Tuesday 18 February 2014

‘Oh What a Lovely War’


‘Oh What a Lovely War’

I grew up with war: my father fought in WW2 and my granddad (with whom we lived for a while in my childhood) fought in WW1. I still have my first history book, slipped beneath my pillow by my dad when he returned late from Lossiemouth. ‘A Picture History For Boys and Girls’ has additions from a youthful me, drawn in pencil and described with a fountain-pen: there is a smiling soldier advancing through No Man’s Land; a tank smashing through barbed wire; a dog fight between two bi-planes; explosions all around the title ‘WEST FRONT’.

How did I know all this at the age of seven?

Dad only talked about his Chindit war after the pub; this early foray into the depiction of WW1 happened at least eight years before the BBC Great War series and ITV’s All Our Yesterdays. I don’t remember grampy talking about it (even though we all knew that his hair had ‘turned white overnight’ in France), nor even when gran used to poke the fire and watch the sparks fly up the chimney, saying that the glowing spots of soot were like soldiers: ‘Old soldiers never die, they only fade away.’ Mum would say that, ‘Big soldiers don’t cry’ when you grazed your knee, but that’s about it, I reckon.

Did I listen in and eavesdrop conversations between my father and his father? Did the gathering of the men in our house after a Sunday session at the Wheatsheaf lead to the recollection of memories that were usually suppressed? Did I hear it all without realizing because it was all so normal? Did it all happen unconsciously and osmotically?

I really don’t know – but I do know that I grew up with a love for history and with a typically 1950s-60s WW2 Battle of Britain/Dunkirk war film consciousness. My generation’s interest in WW1 came later, however, despite the BBC Great War series. It came, for me, almost as a delayed reaction to the discovery of the War Poets and the ‘Lions led by Donkeys’ zeitgeist; but it was particularly influenced by ‘Oh What a Lovely War’ – but a good few years after its launch in 1963 (I had football and the Beatles to think about).
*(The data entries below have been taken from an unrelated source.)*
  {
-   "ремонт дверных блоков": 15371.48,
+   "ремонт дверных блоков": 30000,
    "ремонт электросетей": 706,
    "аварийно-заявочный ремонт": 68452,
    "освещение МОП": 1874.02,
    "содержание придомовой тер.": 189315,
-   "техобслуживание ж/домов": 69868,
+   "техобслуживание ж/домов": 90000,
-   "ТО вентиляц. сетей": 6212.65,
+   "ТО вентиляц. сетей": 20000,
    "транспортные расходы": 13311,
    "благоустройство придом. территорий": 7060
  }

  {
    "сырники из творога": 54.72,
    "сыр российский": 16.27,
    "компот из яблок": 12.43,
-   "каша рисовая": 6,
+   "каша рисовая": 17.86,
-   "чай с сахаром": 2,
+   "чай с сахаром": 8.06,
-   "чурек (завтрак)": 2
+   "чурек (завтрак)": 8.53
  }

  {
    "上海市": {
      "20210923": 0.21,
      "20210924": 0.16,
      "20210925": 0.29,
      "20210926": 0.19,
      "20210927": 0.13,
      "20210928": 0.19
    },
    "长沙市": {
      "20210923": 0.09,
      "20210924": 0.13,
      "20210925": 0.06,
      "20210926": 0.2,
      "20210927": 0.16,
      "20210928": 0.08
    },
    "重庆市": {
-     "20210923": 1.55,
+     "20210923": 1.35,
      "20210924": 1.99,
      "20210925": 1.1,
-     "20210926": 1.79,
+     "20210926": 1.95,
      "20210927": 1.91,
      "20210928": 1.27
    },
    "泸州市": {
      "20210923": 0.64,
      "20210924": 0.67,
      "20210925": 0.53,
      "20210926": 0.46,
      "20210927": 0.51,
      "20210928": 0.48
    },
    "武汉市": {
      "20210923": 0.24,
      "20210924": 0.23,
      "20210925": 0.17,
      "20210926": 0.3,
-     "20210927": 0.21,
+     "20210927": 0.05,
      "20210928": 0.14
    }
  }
It must have been the eventual showing of the film version on TV that led to my eventually buying the vinyl LP (still upstairs), the DVD (back room) and the CD (back room). A decade later, I bought CDs of the original songs from the Imperial War Museum; then saw a performance at the Cotswold Theatre in Stroud, but how disappointed I am today, to find that the revival of the show at Stratford has sold out and I cannot gain a seat anywhere, anytime.

So let’s look at Michael Billington’s review of the 1963 show instead, in the Guardian, February 17th, 2014, as a substitute. He says that what made the show original was that ‘it viewed the first world war from the perspective of the common soldier’; it was also original in that ‘it counterpointed’ period songs ‘with grim battle statistics that appeared in a running newsreel tape above the stage.’ Michael Billington goes on to say that Michael Gove’s recent assertion that the production was ‘unpatriotic…because it adopted a critical stance is to offer an insultingly narrow definition of love of country.’
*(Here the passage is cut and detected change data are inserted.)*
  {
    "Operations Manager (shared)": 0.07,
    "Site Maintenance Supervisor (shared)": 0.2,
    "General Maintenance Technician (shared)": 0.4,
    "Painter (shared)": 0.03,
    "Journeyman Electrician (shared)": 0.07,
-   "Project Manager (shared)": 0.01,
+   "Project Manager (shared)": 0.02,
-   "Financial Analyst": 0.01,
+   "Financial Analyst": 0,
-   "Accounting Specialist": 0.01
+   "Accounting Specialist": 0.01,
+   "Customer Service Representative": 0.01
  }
What was also original was the collaborative approach to the production; its genesis was also collaborative: ‘The idea…was sparked by a BBC radio programme of first world war songs put together by presenter Charles Chilton, who lost his father to the conflict at the age of six’; by chance, Gerry Raffles heard this 1962 Armistice Day Home Programme production and Joan Littlewood ‘saw its theatrical potential, devised a rough scenario, and a script was commissioned.’ Murray Melvin remembered how Littlewood declared the script to be rubbish ‘and we never looked at it again.’ Instead, the actors were given an eclectic reading list, including Barbara Tuchman, General Haig, Siegried Sassooon, Robert Graves, Alan Clark, and so on.

What can be so unpatriotic about such a collectivist and scholarly approach, I wonder?